The Data-management Technologies group at the Institute of Data Science is concerned with the various aspects of managing large scientific datasets.
One focus area is using Semantic Technologies to improve and leverage the metadata descriptions of such datasets.
This ranges from supporting users in creating high-quality metadata with low efforts up to easing data access by leveraging semantic connections.
What is the data science project’s research question?
What are useful domain-independent criteria to characterize Semantic Web resources (ontologies, vocabularies, SPARQL endpoints, …) and how can they be applied/implemented at scale?
As a knowledge engineer you are oftentimes faced with the task to find existing resources that cover (parts of) your current domain. On the one hand, this saves time as parts can be reused and do not need to be reinvented. On the other hand, this strengthens the integration with other parts of the growing Linked Data Cloud. With the number of available datasets ever increasing, they can not afford to evaluate each resource in details anymore. Instead, they need a quick summary that lets them discard unsuitable resources rather quickly.
In this project we want to look at both concepts and implementations that characterize and summarize a given Semantic Web resource. While it is rather easy to describe a single, well-behaved resource, challenges arise from the heterogeneity of resources in the wild with all their ideas on how such resources should be built or published.
What data will be worked on? Different publicly available ontologies (will initially be provided by the supervisors, but may be extended throughout the project).
What tasks will this project involve?
Get a rough overview of the state of the art (very rough – the supervisors will provide some input for this).
Define metrics for the characterization for Semantic Web resources – from the state of the art and in discussion with the supervisors.
Implement a selection of those metrics and test them on the provided resources; ensure scalability of the implementation.
What makes this project interesting to work on? Graphs are an increasingly important way to store highly connected data. In this project the student will get hands-on experience with graph data from different sources and how to start analyzing real world datasets without any prior knowledge about their contents.

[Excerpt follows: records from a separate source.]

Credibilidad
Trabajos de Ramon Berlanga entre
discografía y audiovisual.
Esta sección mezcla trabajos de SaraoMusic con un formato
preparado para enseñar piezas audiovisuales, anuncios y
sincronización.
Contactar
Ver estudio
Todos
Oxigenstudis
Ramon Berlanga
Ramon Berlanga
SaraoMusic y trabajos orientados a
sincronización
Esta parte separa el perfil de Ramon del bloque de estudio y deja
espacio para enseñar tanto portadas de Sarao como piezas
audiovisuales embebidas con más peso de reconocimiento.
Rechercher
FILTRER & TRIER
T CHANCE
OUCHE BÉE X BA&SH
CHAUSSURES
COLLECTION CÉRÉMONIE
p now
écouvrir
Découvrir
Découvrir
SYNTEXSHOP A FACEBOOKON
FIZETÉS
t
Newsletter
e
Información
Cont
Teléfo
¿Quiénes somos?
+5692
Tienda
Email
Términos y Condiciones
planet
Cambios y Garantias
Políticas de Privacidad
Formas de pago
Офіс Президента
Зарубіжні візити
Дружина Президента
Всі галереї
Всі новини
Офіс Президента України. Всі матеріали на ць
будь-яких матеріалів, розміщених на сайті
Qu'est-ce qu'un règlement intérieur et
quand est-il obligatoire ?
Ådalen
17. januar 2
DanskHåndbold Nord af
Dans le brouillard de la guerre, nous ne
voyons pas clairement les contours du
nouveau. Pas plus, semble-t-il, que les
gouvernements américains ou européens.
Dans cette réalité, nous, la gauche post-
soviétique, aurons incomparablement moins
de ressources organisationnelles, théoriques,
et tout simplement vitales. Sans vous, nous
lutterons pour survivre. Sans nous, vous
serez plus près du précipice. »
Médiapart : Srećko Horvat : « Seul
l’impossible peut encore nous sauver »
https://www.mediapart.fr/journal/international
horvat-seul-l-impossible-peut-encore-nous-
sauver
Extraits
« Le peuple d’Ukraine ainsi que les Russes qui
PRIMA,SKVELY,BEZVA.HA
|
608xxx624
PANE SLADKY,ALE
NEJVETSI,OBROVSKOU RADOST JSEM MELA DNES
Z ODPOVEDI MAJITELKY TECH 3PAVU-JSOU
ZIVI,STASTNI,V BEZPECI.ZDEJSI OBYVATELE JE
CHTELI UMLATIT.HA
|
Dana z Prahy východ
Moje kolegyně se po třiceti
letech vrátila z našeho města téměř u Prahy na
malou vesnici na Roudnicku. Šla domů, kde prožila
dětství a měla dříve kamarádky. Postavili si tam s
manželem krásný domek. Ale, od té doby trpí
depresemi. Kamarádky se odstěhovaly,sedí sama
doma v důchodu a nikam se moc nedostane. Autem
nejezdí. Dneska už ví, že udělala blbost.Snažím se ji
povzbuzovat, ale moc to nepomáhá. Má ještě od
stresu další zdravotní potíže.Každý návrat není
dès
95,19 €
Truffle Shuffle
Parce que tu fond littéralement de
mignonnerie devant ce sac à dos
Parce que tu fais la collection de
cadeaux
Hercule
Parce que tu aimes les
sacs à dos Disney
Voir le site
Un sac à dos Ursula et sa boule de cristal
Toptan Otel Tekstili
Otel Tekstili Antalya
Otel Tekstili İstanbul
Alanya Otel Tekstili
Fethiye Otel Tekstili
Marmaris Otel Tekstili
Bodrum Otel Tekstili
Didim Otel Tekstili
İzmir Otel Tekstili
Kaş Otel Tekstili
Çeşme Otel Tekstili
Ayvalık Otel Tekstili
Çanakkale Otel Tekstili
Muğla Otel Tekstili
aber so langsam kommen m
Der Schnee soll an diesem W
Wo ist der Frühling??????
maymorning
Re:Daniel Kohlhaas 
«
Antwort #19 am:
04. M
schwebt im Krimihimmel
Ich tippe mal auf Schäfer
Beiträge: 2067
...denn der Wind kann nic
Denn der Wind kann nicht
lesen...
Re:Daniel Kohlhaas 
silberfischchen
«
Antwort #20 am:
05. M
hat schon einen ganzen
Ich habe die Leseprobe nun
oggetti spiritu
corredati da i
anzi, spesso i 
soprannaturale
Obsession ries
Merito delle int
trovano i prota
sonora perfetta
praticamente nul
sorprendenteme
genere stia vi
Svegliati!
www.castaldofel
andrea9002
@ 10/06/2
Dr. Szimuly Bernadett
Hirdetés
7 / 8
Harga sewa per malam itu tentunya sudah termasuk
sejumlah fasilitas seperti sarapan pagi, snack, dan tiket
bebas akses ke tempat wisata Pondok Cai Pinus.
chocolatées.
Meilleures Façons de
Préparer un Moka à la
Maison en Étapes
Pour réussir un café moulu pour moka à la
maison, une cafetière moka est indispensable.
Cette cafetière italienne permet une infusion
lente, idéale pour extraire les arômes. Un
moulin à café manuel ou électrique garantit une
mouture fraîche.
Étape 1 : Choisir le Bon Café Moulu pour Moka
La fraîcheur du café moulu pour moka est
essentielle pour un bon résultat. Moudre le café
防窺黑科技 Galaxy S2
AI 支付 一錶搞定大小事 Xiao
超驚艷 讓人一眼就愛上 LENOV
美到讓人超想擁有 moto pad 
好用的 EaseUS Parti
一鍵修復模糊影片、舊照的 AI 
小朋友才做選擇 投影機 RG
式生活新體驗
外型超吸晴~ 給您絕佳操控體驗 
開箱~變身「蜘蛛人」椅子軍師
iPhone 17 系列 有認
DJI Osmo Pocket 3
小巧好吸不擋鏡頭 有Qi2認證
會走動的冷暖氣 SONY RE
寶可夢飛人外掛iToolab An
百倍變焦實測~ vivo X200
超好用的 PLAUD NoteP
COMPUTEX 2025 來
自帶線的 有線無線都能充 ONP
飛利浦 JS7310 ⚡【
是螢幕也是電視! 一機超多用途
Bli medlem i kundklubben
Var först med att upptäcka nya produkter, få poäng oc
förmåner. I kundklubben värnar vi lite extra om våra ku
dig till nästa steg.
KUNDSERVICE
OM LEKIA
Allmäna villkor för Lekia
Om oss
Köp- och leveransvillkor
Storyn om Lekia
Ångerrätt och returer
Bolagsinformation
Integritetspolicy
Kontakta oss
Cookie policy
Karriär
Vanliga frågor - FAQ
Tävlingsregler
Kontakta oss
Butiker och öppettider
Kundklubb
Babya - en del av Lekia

What is the expected outcome? Contribution to software development
What infrastructure, programs and tools will be used? Can they be used remotely? The used ontologies are publicly available in general.
For developing and running the actual analysis we will provide access to our Gitlab instance as well as our server infrastructure.
With regular meetings discussing goals, progress, and other aspects of the project, remote work will be possible.
What skills are necessary for this project? Data analytics / statistics, Databases
Is the data open source? Yes
Interested candidates should be at Master level . Sirko Schindler is looking for 1 visiting scientist, working on the project together with the team.